What is required
Check every line below, and copy those that include "shop".

Records to process
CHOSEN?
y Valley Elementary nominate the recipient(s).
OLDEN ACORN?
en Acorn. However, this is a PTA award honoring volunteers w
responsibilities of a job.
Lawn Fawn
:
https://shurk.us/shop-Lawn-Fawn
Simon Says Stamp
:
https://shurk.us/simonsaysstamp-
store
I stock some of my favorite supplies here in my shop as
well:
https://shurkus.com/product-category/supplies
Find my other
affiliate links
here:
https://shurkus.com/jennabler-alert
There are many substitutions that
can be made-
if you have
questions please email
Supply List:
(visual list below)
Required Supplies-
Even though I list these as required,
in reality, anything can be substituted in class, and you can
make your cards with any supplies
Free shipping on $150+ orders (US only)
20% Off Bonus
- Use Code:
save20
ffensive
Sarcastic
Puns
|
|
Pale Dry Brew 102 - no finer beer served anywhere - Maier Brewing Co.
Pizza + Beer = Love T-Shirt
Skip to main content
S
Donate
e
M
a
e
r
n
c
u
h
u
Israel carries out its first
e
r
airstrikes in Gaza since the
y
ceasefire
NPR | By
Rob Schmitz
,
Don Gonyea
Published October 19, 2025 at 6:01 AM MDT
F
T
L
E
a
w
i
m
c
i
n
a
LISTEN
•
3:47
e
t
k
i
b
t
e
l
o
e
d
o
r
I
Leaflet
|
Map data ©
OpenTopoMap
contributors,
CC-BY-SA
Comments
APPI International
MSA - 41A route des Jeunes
--
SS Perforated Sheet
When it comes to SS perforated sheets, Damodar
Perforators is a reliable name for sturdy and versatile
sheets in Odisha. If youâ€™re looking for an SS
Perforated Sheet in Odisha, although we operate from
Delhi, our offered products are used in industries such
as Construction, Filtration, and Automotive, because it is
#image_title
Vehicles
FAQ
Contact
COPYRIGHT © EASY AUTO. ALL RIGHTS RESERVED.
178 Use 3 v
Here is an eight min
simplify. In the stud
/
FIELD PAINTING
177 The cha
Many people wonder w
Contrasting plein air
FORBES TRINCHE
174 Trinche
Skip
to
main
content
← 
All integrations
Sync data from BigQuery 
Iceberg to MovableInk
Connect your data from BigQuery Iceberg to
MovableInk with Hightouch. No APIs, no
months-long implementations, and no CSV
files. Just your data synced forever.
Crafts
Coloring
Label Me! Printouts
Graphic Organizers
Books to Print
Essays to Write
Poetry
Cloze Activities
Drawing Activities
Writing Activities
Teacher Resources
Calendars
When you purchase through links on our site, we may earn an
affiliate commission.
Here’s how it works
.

Exercise response
https://shurk.us/shop-Lawn-Fawn
I stock some of my favorite supplies here in my shop as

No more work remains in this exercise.